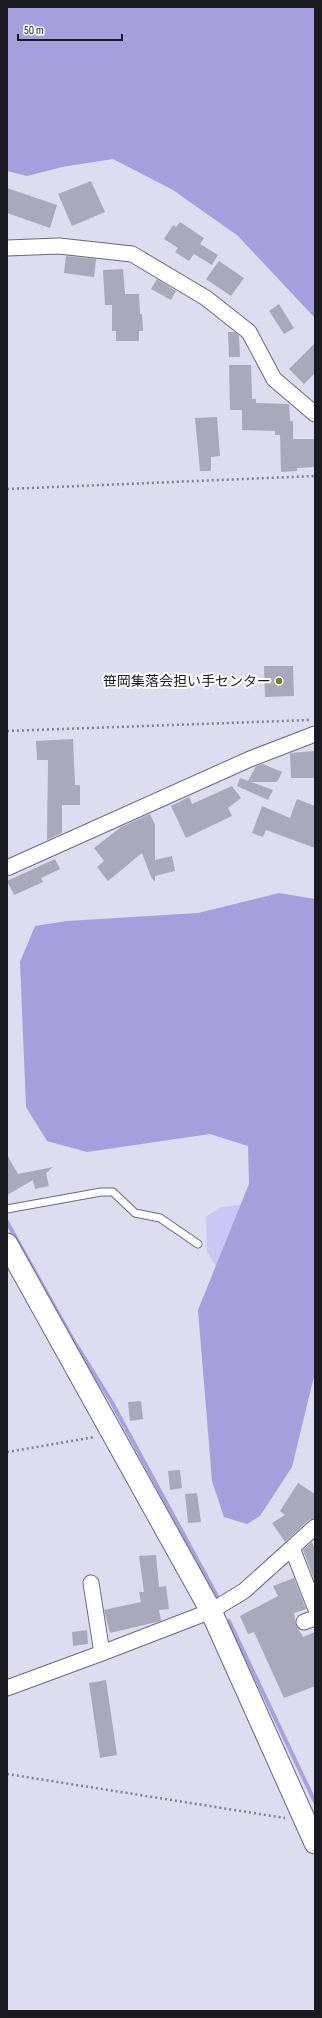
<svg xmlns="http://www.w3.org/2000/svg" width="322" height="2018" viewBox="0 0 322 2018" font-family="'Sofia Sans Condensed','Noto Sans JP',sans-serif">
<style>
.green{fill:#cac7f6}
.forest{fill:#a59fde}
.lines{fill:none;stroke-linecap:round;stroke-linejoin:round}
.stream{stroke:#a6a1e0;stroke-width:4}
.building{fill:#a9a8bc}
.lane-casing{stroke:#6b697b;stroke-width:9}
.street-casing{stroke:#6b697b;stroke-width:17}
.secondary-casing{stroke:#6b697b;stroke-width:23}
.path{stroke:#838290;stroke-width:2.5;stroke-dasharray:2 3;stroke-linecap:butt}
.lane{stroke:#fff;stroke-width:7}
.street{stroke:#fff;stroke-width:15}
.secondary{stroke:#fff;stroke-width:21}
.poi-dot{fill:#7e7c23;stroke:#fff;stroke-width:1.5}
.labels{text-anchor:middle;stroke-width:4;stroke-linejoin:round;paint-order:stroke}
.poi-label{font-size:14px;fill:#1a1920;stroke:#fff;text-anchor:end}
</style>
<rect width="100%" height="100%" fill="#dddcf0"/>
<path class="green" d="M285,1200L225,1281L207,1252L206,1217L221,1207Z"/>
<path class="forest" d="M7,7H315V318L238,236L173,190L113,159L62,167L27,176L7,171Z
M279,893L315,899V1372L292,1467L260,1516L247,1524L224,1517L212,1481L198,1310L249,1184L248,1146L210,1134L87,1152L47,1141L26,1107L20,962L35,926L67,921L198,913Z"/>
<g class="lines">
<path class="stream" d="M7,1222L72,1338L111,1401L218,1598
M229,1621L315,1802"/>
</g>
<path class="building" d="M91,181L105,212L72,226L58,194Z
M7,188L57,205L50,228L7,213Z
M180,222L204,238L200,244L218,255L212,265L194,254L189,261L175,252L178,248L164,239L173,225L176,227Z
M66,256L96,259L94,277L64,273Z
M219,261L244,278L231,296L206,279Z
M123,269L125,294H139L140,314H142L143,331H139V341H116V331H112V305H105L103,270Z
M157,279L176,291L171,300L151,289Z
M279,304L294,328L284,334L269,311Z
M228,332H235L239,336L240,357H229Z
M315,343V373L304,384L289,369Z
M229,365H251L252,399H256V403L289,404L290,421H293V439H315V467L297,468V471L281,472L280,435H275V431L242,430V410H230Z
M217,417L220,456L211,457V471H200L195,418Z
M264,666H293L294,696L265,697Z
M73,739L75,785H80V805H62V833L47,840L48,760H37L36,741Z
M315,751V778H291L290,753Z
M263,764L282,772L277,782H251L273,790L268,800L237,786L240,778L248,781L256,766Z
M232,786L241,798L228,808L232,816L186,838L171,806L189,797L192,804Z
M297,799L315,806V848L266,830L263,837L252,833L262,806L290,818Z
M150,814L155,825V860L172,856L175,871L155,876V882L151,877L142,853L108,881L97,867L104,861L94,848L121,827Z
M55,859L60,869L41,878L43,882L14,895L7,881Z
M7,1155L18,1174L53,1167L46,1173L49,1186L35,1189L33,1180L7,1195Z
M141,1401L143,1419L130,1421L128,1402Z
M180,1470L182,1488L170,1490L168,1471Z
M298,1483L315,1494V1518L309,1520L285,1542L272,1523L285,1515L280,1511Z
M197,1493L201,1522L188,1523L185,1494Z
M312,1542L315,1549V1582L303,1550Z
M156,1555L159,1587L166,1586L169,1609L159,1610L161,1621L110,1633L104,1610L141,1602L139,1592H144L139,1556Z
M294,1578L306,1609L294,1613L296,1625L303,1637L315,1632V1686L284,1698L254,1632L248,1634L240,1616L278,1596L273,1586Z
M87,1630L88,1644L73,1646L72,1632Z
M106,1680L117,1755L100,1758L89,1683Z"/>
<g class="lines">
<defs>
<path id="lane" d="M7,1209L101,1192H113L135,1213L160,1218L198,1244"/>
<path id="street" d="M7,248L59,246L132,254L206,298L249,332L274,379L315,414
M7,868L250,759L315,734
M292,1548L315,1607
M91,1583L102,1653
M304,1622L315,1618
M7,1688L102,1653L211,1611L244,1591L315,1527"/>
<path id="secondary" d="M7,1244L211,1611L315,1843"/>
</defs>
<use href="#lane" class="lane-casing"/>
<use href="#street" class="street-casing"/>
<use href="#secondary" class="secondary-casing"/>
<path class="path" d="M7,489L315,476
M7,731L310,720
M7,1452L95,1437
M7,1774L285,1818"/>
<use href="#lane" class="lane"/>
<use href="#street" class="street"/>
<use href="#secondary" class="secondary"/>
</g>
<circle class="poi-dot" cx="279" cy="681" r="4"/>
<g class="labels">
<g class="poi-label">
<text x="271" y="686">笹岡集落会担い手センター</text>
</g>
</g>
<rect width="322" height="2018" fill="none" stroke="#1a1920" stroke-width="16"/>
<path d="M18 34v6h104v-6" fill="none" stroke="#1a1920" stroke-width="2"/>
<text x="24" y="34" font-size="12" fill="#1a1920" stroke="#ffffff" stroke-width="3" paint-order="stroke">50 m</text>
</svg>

────────

> **Directions for this task**: A copy of each line in the data above that holds the string "linejoin" is needed.

> **Task response**:
.lines{fill:none;stroke-linecap:round;stroke-linejoin:round}
.labels{text-anchor:middle;stroke-width:4;stroke-linejoin:round;paint-order:stroke}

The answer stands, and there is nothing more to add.